It’s as if trying to play football has become the ultimate misdeed, a task too closely affiliated with risk to even bother attempting. “Into Row Z, lad!” “Clear it!” Avert danger at all costs is the message to Premier League defenders. Get rid and you shall receive praise for playing the beautiful game in the most ugly way.
The powerfully-built, no-nonsense central defender has become synonymous with Premier League football – the pantomime villain we choose to promote our game to the world. “La Liga might be a breeze, Lionel, but come to England and see how you get on against Ashley Williams”. It’s ridiculous to think that the world’s best player would struggle against this type of defender when twiglets like David Silva and Mesut Özil have made a name for themselves embarrassing stocky Premier League centre-backs on a weekly basis.

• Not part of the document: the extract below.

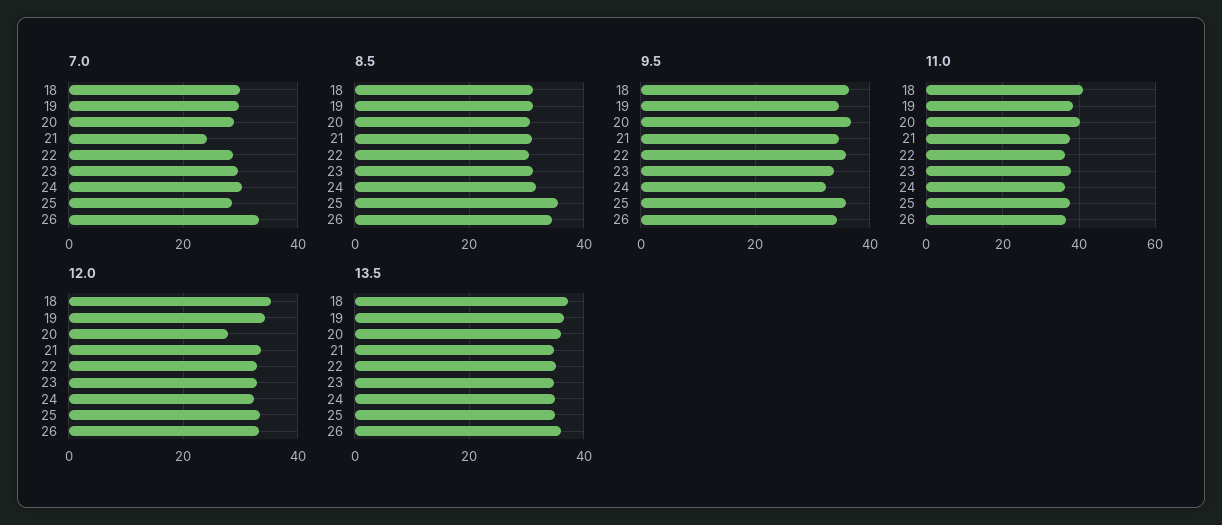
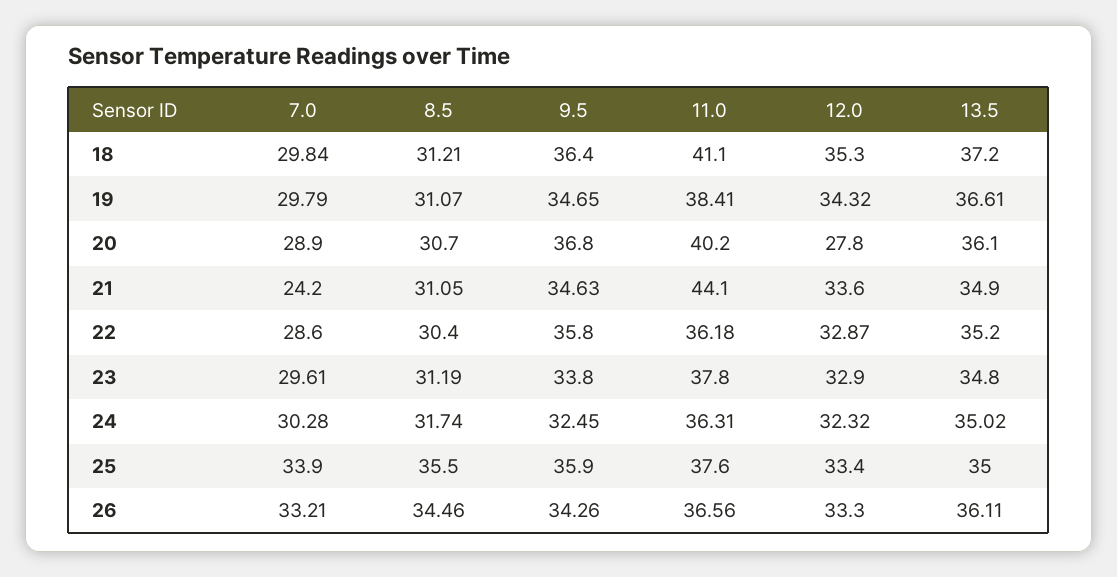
7.0, 25: 28 -> 33.9
11.0, 21: 38 -> 44.1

But so long as you don’t humiliate yourself, you’re safe. The opposition scored from the throw-in you gave away, but it’s OK because you averted the danger. Playing the ball down the line into your attacker, who would have found himself one-on-one with their last man, would’ve been too risky. Can you imagine what could have happened if the pass had been intercepted? Unfortunately, that’s the way many of us view defending and the reason many have no time for John Stones.
As a defender, Stones thinks differently. Standing at 6 feet 2 inches, Stones is built like the archetypal English centre-back fully capable of muscling an attacker off the ball and lamping a hopeful ball up-field. Of course, there are times when that may be the most sensible option and a player of Stones’s intelligence will know when to adopt such tactics, but whenever possible, Stones will make every effort to play out from the back and contribute to a fluent surge into the opposition’s territory. It’s an ideal he shares with his club manager Pep Guardiola who, unlike Roberto Martínez, encourages that style of play.
Speaking before the Everton defender had completed his £50m move to the Etihad Stadium in August, Guardiola said: “He [Stones] has the quality to create good build-up play and can play a forward pass. We need to create good build-up play with easy passes in midfield.” There’s a reason Guardiola sanctioned such a huge deal for the player.
The 22-year-old has been a regular fixture in City’s side so far this season and has stepped up as a leader in Vincent Kompany’s absence. There have been mistakes – the back-pass against Southampton gave his critics a huge piece of flesh to chomp on last month – but the maturity he has shown at such a young age in a team challenging on all fronts has been extraordinary. Here is a player redefining the responsibilities of a Premier League central defender at the age of 22 and it’s a feat that should be applauded rather than scrutinised.
Sam Wallace of the Telegraph chose to zoom in on the defender following England’s 3-0 World Cup qualifying win over Scotland on Friday night, commenting that watching Stones ‘can be an unnerving experience’. But it can also be a rewarding one. And more often than not, it’s an enjoyable one. Stones is a forward thinking player trying to play in the game in the way that Andrés Iniesta plays the game and that, quite frankly, is brilliant for English football. There’s no doubt that Stones has contributed significantly to the beautiful football Guardiola’s City have played this term.
There’s a reason the best receive the most criticism and that’s because their ideas do not conform to those of the majority whose mistakes are camouflaged by the sheep around them. After all, there are safety in numbers. Choose to stand out and you are alone, a target board for constant critique. But when tempers have calmed and the red mist has settled, very few would argue against the fact that Manchester City and the England national team are in possession of an incredible talent.